​Photo by Dylan Reid. Photo illustration by Crystall Simone
Photo by Dylan Reid. Photo illustration by Crystall Simone

Pursuit of Happiness: How DC The Don Tunes Out Internet Noise

DC The Don gets real on how to tune out negativity from the internet.

In a career that stretches about seven years, DC The Don’s learned the virtue of using bad days to create. “That shit makes it lit,” he explains. “It makes it so much easier to make music.” If his output is any indication, DC’s made the most of emotional unrest.

Dating back to 2017, the Milwaukee rapper unloaded 15 projects on his way to becoming a veritable force in the world of hip-hop. Using colorful melodies to match his unfiltered emotions, he’s shown no signs of complacency on his path to infinitive level-ups. His new project, Rebirth, is just the latest step of his journey.

“My only goal is to shine a light on this shit that we've been doing and the way that we've been impacting these kids' lives,” he explains. “A lot of people just don't know the story yet, so I'm just here to make sure my story spreads.”
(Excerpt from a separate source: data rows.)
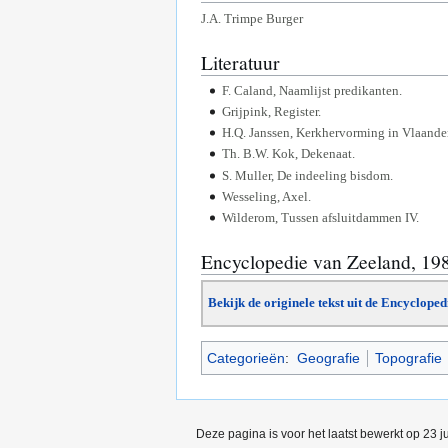
J.A. Trimpe Burger
Literatuur
F. Caland, Naamlijst predikanten.
Grijpink, Register.
H.Q. Janssen, Kerkhervorming in Vlaande
Th. B.W. Kok, Dekenaat.
S. Muller, De indeeling bisdom.
Wesseling, Axel.
Wilderom, Tussen afsluitdammen IV.
Encyclopedie van Zeeland, 19
Bekijk de originele tekst uit de Encyclope
Categorieën
:
Geografie
Topografie
Deze pagina is voor het laatst bewerkt op 23 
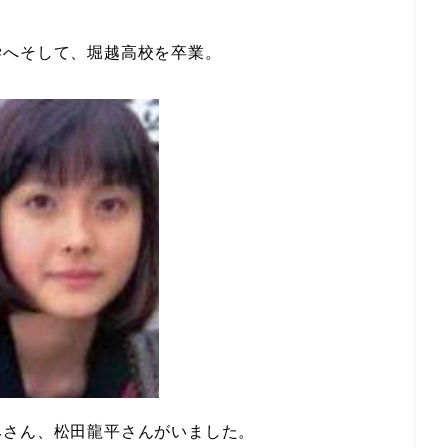
学へそして、堀越高校を卒業。
みさん、松田龍平さんがいました。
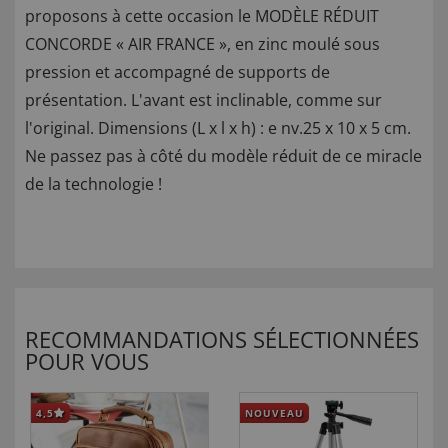
proposons à cette occasion le MODÈLE RÉDUIT
CONCORDE « AIR FRANCE », en zinc moulé sous
pression et accompagné de supports de
présentation. L'avant est inclinable, comme sur
l'original. Dimensions (L x l x h) : e nv.25 x 10 x 5 cm.
Ne passez pas à côté du modèle réduit de ce miracle
de la technologie !
RECOMMANDATIONS SÉLECTIONNÉES
POUR VOUS
4,5
NOUVEAU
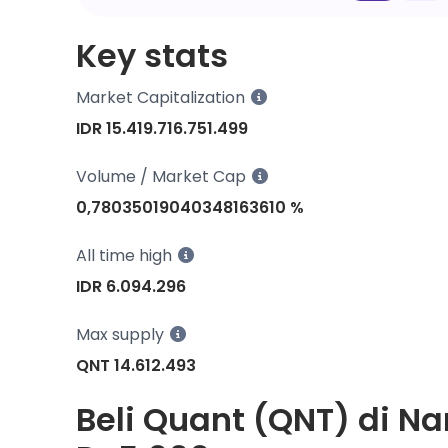
Key stats
Market Capitalization
IDR 15.419.716.751.499
Volume / Market Cap
0,78035019040348163610 %
All time high
IDR 6.094.296
Max supply
QNT 14.612.493
Beli Quant (QNT) di Na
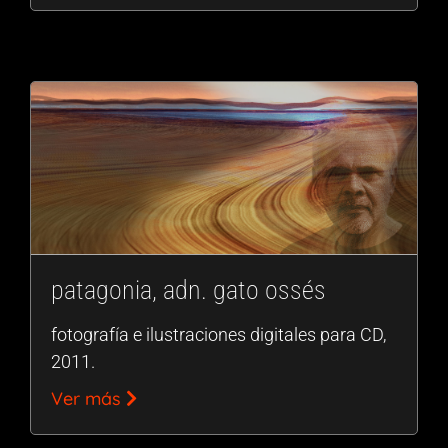
patagonia, adn. gato ossés
fotografía e ilustraciones digitales para CD,
2011.
Ver más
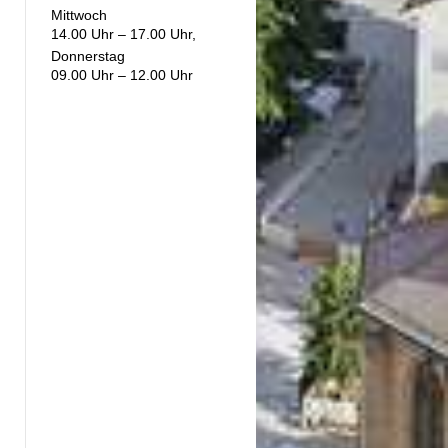
Mittwoch
14.00 Uhr – 17.00 Uhr,
Donnerstag
09.00 Uhr – 12.00 Uhr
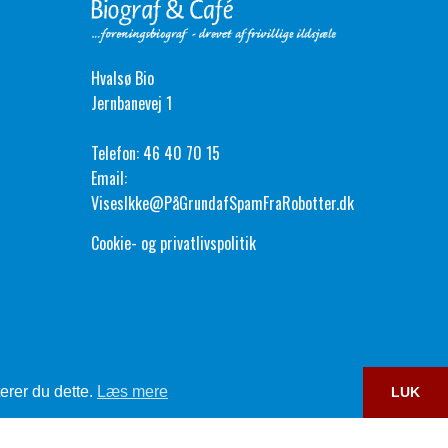
Hvalsø Bio
Jernbanevej 1
Telefon:
46 40 70 15
Email:
VisesIkke@PåGrundafSpamFraRobotter.dk
Cookie- og privatlivspolitik
erer du dette.
Læs mere
LUK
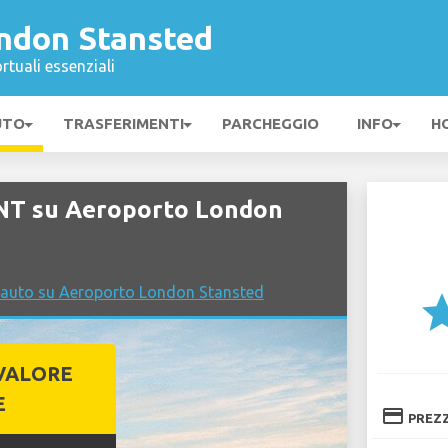
ndon Stansted
rtuali essenziali
UTO
TRASFERIMENTI
PARCHEGGIO
INFO
H
NT su Aeroporto London
 auto su Aeroporto London Stansted
st
VALORE
E
credit_card
PREZ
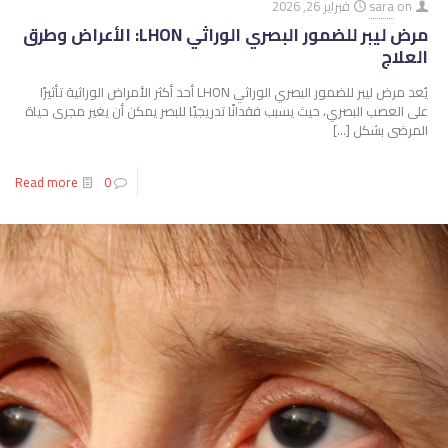
on
sara
فبراير 26, 2026
مرض ليبر للضمور البصري الوراثي LHON: الأعراض وطرق
العلاج
يُعد مرض ليبر للضمور البصري الوراثي LHON أحد أكثر الأمراض الوراثية تأثيرًا
على العصب البصري، حيث يسبب فقدانًا تدريجيًا للبصر يمكن أن يغير مجرى حياة
المرضى بشكل
[…]
Read more
0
Today, he tells a part of it. Chopping it up with Okayplayer, DC The Don walks us through just how he tries to keep a positive state of mind.

DC The Don: Every person in my life is my support system. My mom, my little brother, my friends, my management, my whole team; everybody that's around me. If there are some people around me that aren't part of my support system, then it's just business.

Staying in a good mindset is my biggest problem. I'm still trying to figure that out. I hate getting to a point where I'm in that good mindset and then I start getting bored. I'll be in a good-ass mindset as soon as I get bored of just life and everything that I'm doing. It just starts to spiral from there. I'm still trying to figure out how to stay positive. A part of that is letting go. As I’ve gotten older, I’ve learned to let go of a lot of things. Certain things are not worth stressing over. There are so many better things that you can put your energy into. I’ve come to realize that a little more every year in a different way. Being an artist and having to hear the whole entire world's opinion on Twitter is crazy. There was one day I woke up and I was having a good little morning. And then I saw a tweet that said. ‘This n**** music ass.’ It had like 5,000 likes and I was like, ‘Oh fuck.’ We all have a negative bias in our brain where we just focus on the bad thing. If you read 10 positive comments about you, you're going to fly right past them and see the one negative comment. That’s just how our brain works. But you can reverse it.


It's just all this bad energy that doesn’t really exist. When it comes to negativity, I just get offline. I know it sounds super simple, but it is that simple. I just play video games — that Dragon Ball game just dropped, so I’ve been playing that. I go to the gym, play basketball, ping pong — anything to actually live in the real world. Sometimes you get trapped in the matrix of just being on your phone and online and you can feel like that's the real world. Then you go outside and you don't worry about it anymore.